Chandra opens by introducing us to the arcane, combustible Bay Area microcosm of programming pioneers in four charming chapters which also give us the history of his early life as a writer and an Indian. For, while consolidating his vocation, he did the unlikely thing of programming to supplement his income-moving to the US at a time when this represented an educational and professional zenith and leaving behind the land of his constant inspiration-and came to revel in both code and English. Chandra's take of code as a "gunky, biological-seeming mess" is vivid, exhaustive and even endearing (though the bit on Boolean logic gates is plodding, despite the Lego- like visual aids). And the pursuit of the killer programming language ultimately takes us to ancient theorist Anandavardhana's propositions of vyanjana, an alternate semantic mode of poetic suggestion (in addition to literal and figurative modes) which evokes dhvani, an endless resonance of meaning evoked by poetry and forming its soul, and at its most potent invokes rasa, an elevated and aestheticised sentiment caused by artificially induced emotion, in the sahrdaya, its sophisticated ideal connoisseur. Hereon, it is the writer's exultation in historical connect that comes into play, exploring beauty in code and literature.
From 'towering polymath' Abhinavagupta's assertions ('I am free because I remember') to synthetic biology, the jumps are sort of natural, if the material is at times opaque. First Chandra gave us the irony of uber-nerdy programmer as macho "blood-soaked pioneer" and spoke of "Big Balls of Mud", great big messes of code; now, he alludes to them when he talks about what he writes: "I want entanglement, unexpected connections, reverberations, the weight of pouring rain on red earth. Mud is where life begins." Perhaps these primordial messes (virtual, literal or suggestive) could have been realised in less space-the same points are borne out over and over again, so that even if repetition, as he suggests, is consciousness, he loses his usual traction-or simply in a better form. For, it doesn't find the unity it so yearns for, with tangential discourses on sexism in programming, the absence of female agency in Sanskrit literature and some standard reflections on writerly life.
Then, there is the counter-intuitive declaration at the end that there is no real way programming and writing could compare: "To compare code to works of literature may point the programme towards legibility and elegance, but it says nothing about the ability of code to materialise logic."; "Code moves. It changes the world."
In this work's simultaneous economy and seeming infinity of form, Chandra appears to pay a tribute to the virtual models (e-books) he clearly heralds, as inevitable fodder for the Abhinavaguptas of the future.
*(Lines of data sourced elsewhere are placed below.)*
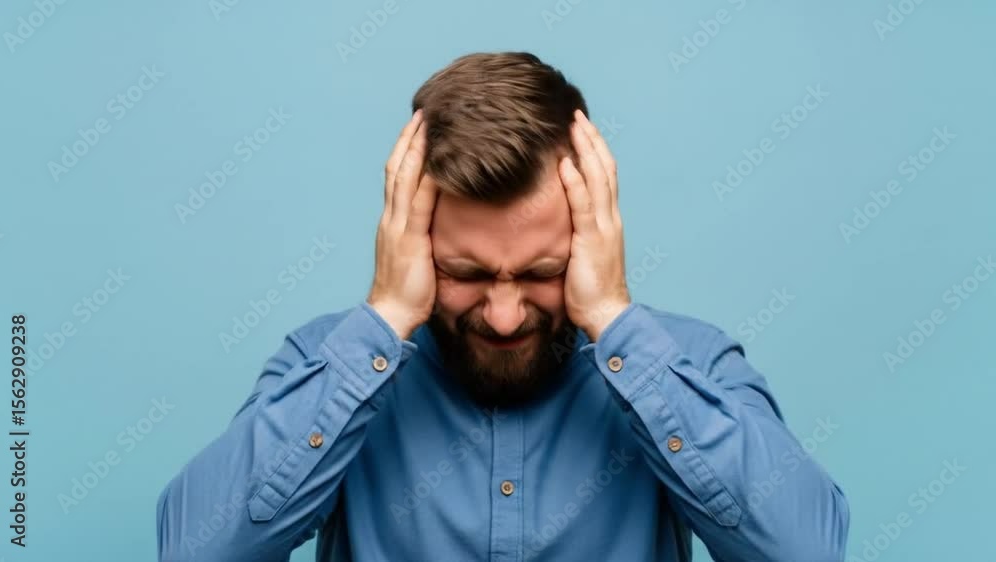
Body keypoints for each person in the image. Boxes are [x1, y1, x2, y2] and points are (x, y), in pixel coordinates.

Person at [156, 52, 849, 562]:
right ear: (412, 240)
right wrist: (385, 316)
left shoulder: (686, 366)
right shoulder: (329, 366)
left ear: (592, 238)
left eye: (542, 272)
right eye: (466, 273)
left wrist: (613, 317)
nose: (505, 316)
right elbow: (194, 551)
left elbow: (806, 551)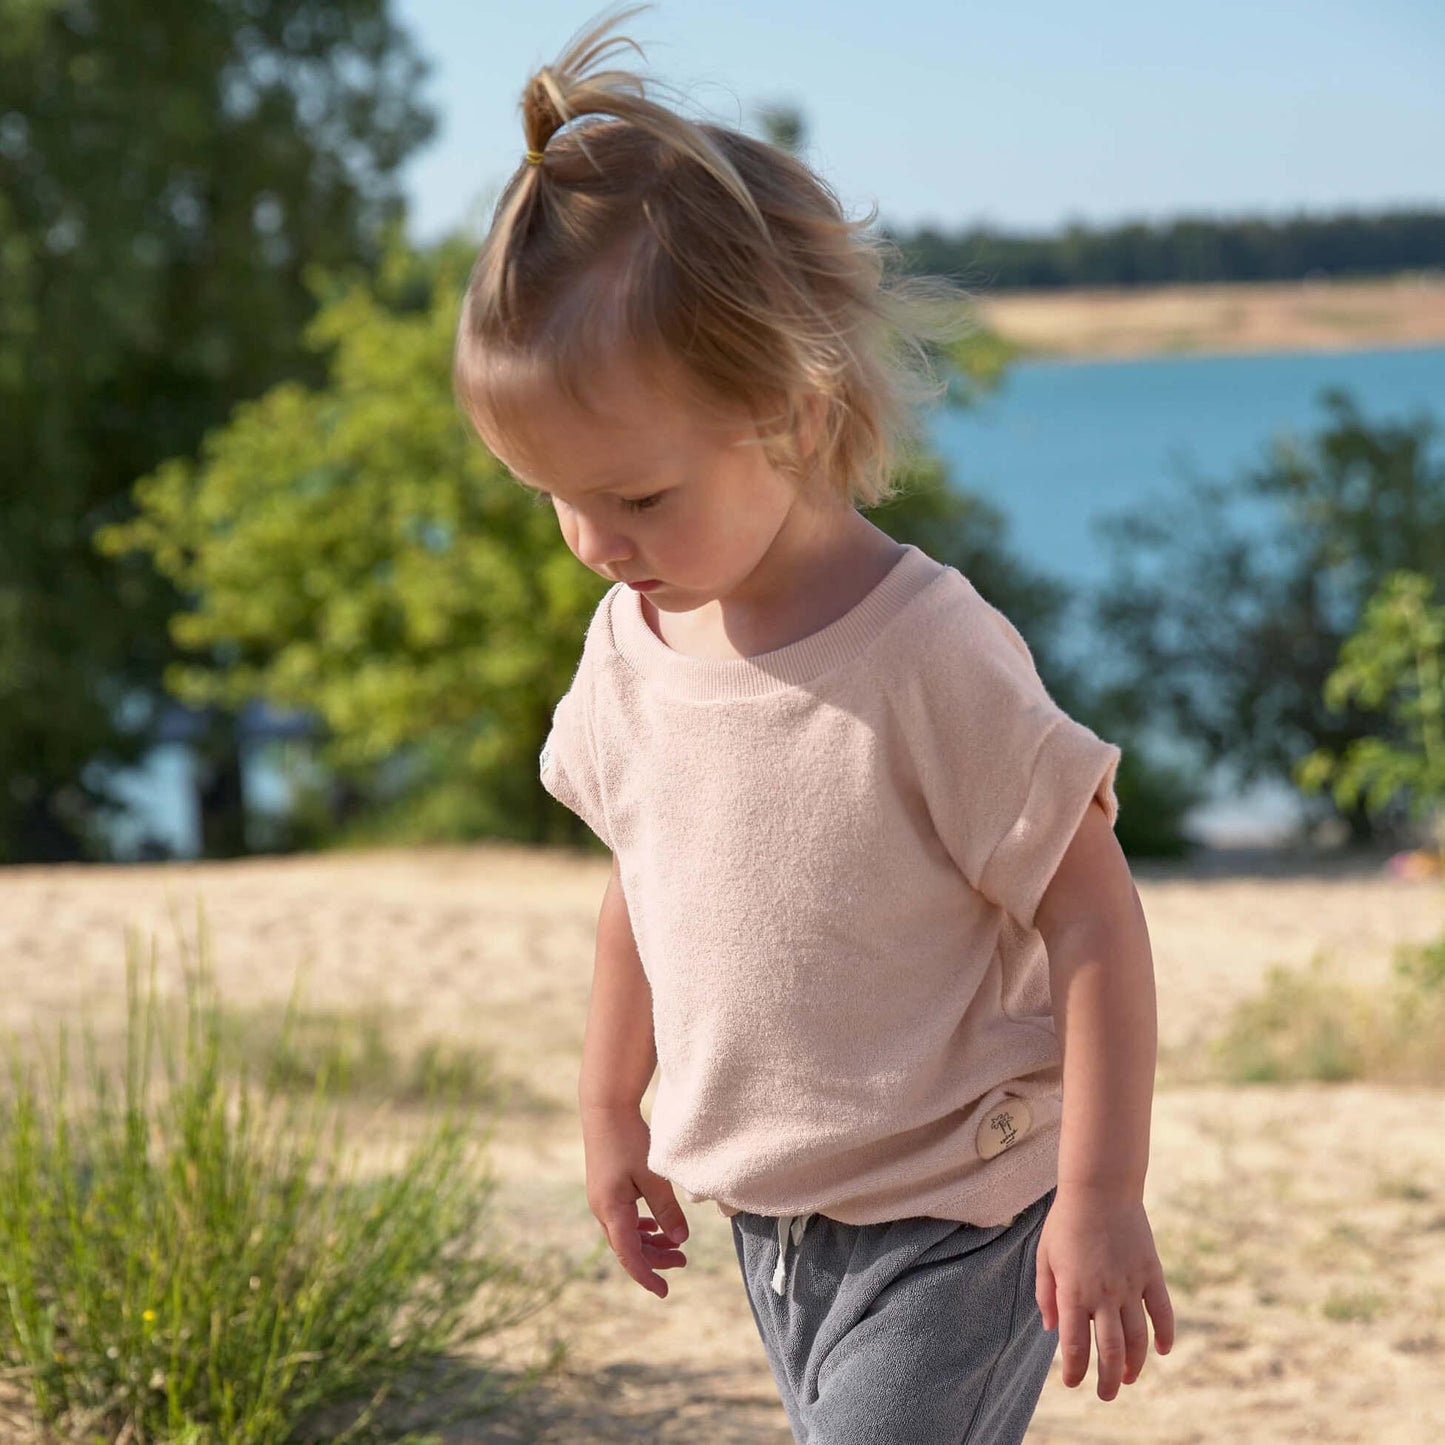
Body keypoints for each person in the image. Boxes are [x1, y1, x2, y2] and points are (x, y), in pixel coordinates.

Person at [453, 6, 1175, 1440]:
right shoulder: (629, 644)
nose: (593, 541)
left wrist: (1098, 1194)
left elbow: (1093, 916)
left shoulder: (926, 652)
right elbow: (639, 889)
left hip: (960, 1219)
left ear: (786, 409)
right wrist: (612, 1108)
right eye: (556, 496)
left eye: (638, 497)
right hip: (772, 1225)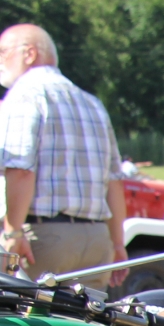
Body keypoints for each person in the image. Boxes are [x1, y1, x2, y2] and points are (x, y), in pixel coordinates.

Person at [0, 23, 128, 291]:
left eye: (3, 51)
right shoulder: (93, 103)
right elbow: (114, 181)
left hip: (45, 238)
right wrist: (117, 244)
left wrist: (13, 231)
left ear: (29, 53)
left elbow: (21, 169)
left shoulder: (24, 96)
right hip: (96, 241)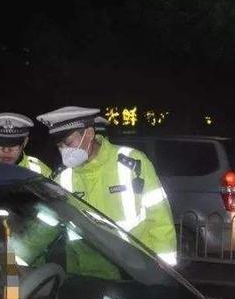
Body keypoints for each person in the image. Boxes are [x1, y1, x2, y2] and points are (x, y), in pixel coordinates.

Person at [36, 106, 177, 266]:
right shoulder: (61, 178)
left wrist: (165, 266)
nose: (64, 150)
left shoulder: (132, 163)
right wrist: (15, 259)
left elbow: (159, 217)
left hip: (135, 270)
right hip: (88, 272)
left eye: (68, 142)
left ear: (89, 134)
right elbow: (45, 226)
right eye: (60, 145)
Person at [0, 112, 52, 177]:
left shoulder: (41, 171)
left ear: (25, 142)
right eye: (0, 143)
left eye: (13, 144)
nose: (6, 150)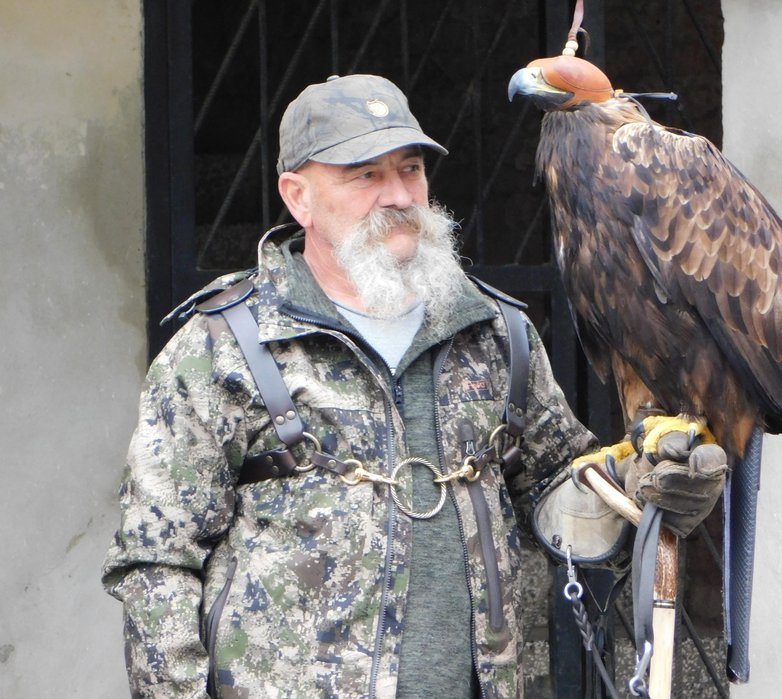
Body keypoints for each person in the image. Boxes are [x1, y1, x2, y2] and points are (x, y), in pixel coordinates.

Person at [103, 73, 724, 698]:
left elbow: (559, 504)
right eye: (364, 175)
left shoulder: (496, 333)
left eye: (410, 170)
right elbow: (156, 562)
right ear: (298, 197)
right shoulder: (223, 347)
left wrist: (637, 496)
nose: (398, 195)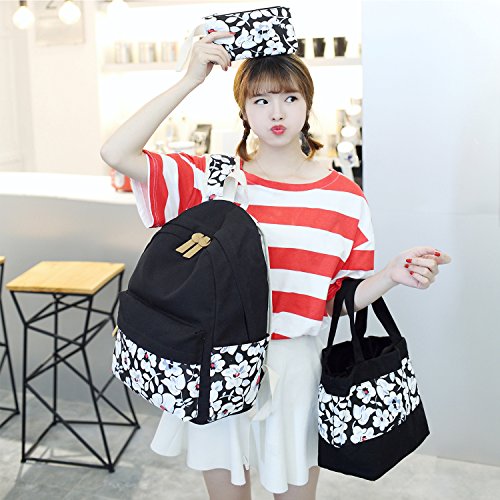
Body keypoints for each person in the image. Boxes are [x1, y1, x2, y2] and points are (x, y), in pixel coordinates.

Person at [101, 30, 451, 500]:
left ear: (308, 105)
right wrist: (189, 79)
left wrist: (390, 276)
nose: (277, 113)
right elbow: (116, 153)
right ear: (244, 111)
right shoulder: (215, 181)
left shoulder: (344, 199)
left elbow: (336, 302)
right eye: (261, 101)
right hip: (218, 364)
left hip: (296, 371)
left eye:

Yes, the future is almost upon us, but masters of the big book need not be in such a hurry to embrace it-one must allow that neither code nor words will transcend without sufficient attention to dhvani, even accounting for the tastes of the modern sahrdaya. The bug in this one doesn't seem to have been worked out but anything by this author is so pleasurable that pleasure is that mode of knowledge you employ-till you remember how much you enjoyed Sacred Games. Does the writer trying both fiction and non-fiction need to choose one over the other? Either way, Chandra's next novel is awaited.